The most coveted prize in steeplechasing is the Grand National at Aintree in April. The race is over four and a quarter miles over Liverpool’s unique fences. Other leading staying chases include The Welsh National, The Scottish Grand National and the Irish Grand National.

History of horse racing

All of todays thoroughbred racehorses can be traced back to one of three stallions; the Darley Arabian, the Godolphin Arabian and the Byerly Turk. They were brought to England and bred to English and European bloodlines to create the first generation of thoroughbreds.

UK horse racing has a rich history and has been the inspiration of many of the top races worldwide. The rules of racing were created in the 17th Century with the Newmarket Town Plate first run in 1666. Racing soon became a favourite pastime of the Royals and aristocracy, hence the title “The Sport of Kings”.

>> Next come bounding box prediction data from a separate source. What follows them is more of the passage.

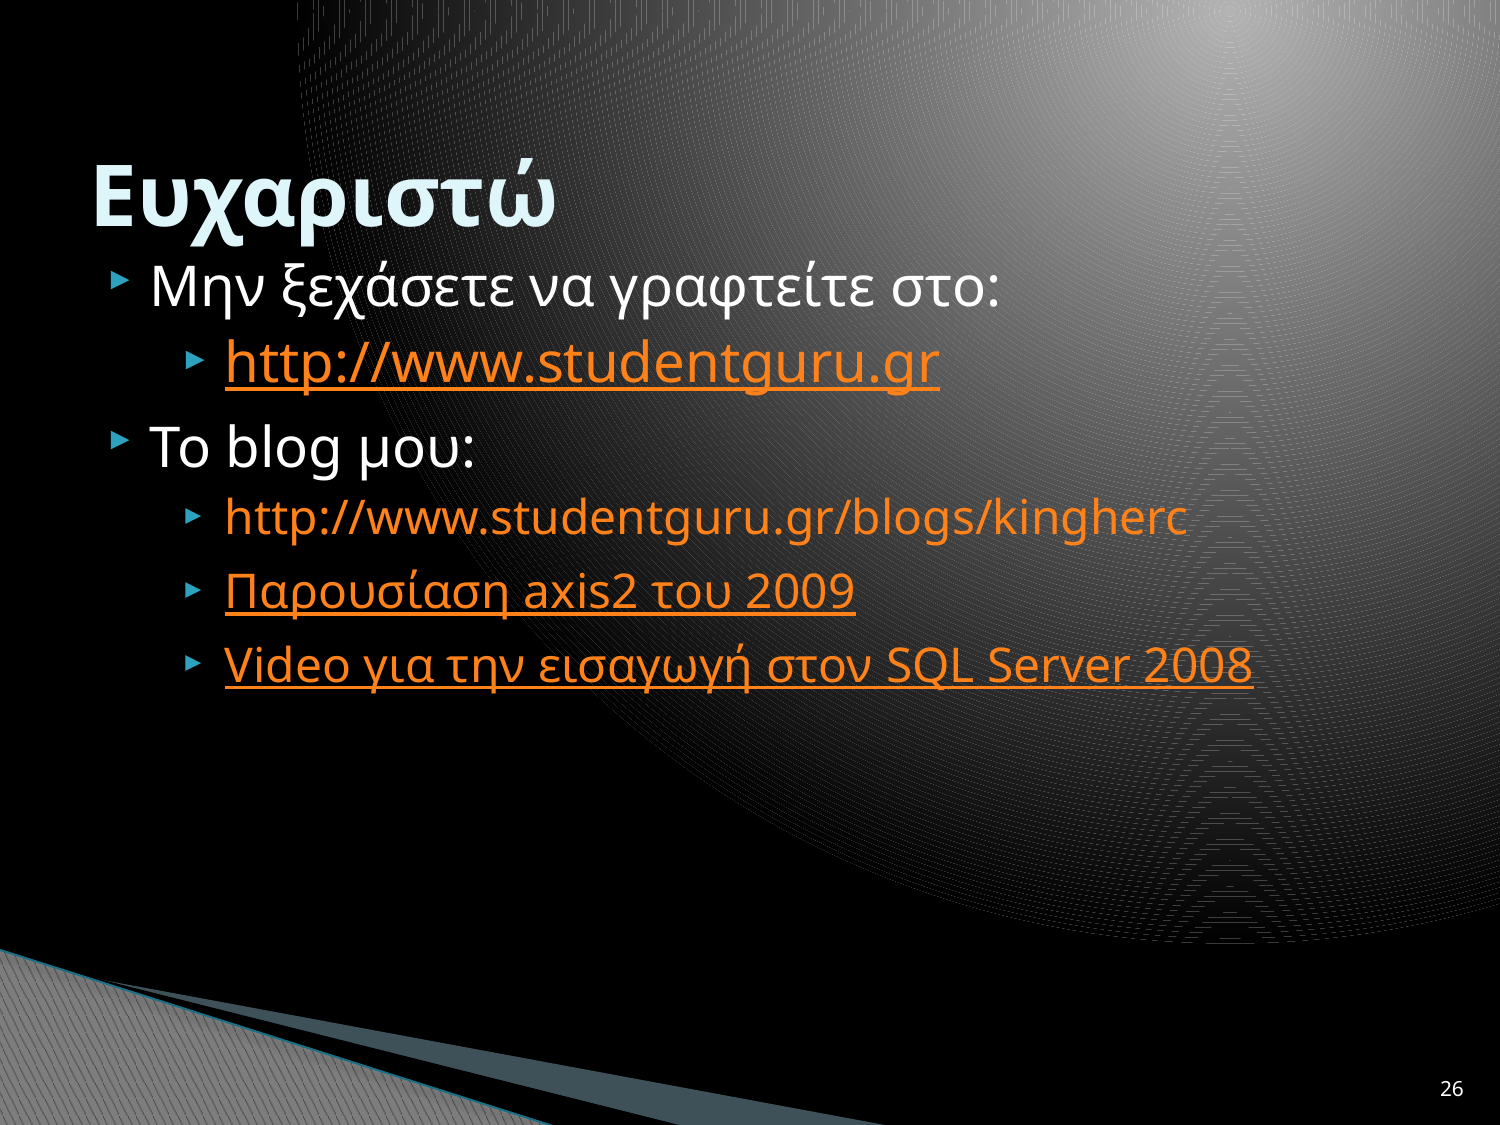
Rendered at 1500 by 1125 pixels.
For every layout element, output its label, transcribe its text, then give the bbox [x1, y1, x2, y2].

title Ευχαριστώ [75, 45, 1425, 242]
picture [0, 952, 543, 1125]
slide_number 26 [1418, 1051, 1479, 1112]
text_box Μην ξεχάσετε να γραφτείτε στο: http://www.studentguru.gr Το blog μου: http://www.studentguru.gr/blogs/kingherc Παρουσίαση axis2 του 2009 Video για την εισαγωγή στον SQL Server 2008 [74, 242, 1425, 986]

The St Leger, first run in 1776, is the oldest of the five Classic races and preceded the inaugural Derby Stakes by four years. The Derby has since lent its name to The Kentucky Derby and a host of Classic races across the globe. The Cheltenham Gold Cup was originally a flat race run in 1819 and did not become a steeplechase until 1924. The Grand National first took place in 1839 and now carries prize money of £1million.

History of horse racing


Our guide to UK horse racing should set you on the path to enjoy the sport even more and, hopefully, start to make your horse racing betting pay. If you are serious about making a profit you should keep records of your betting. Betting on horses is for entertainment but it is much more enjoyable when you win! By keeping records and managing your stakes carefully, you can greatly increase your chances of making a profit.
You cannot possibly keep track of the form for every horse in the UK, but you will soon discover which type of races bring you most success. You will also be able to eliminate the races that you tend to lose regularly in. Specialising will enable you to focus on specific races that give you the best chance of winning. Above all, only bet within your limits and enjoy the Sport of Kings!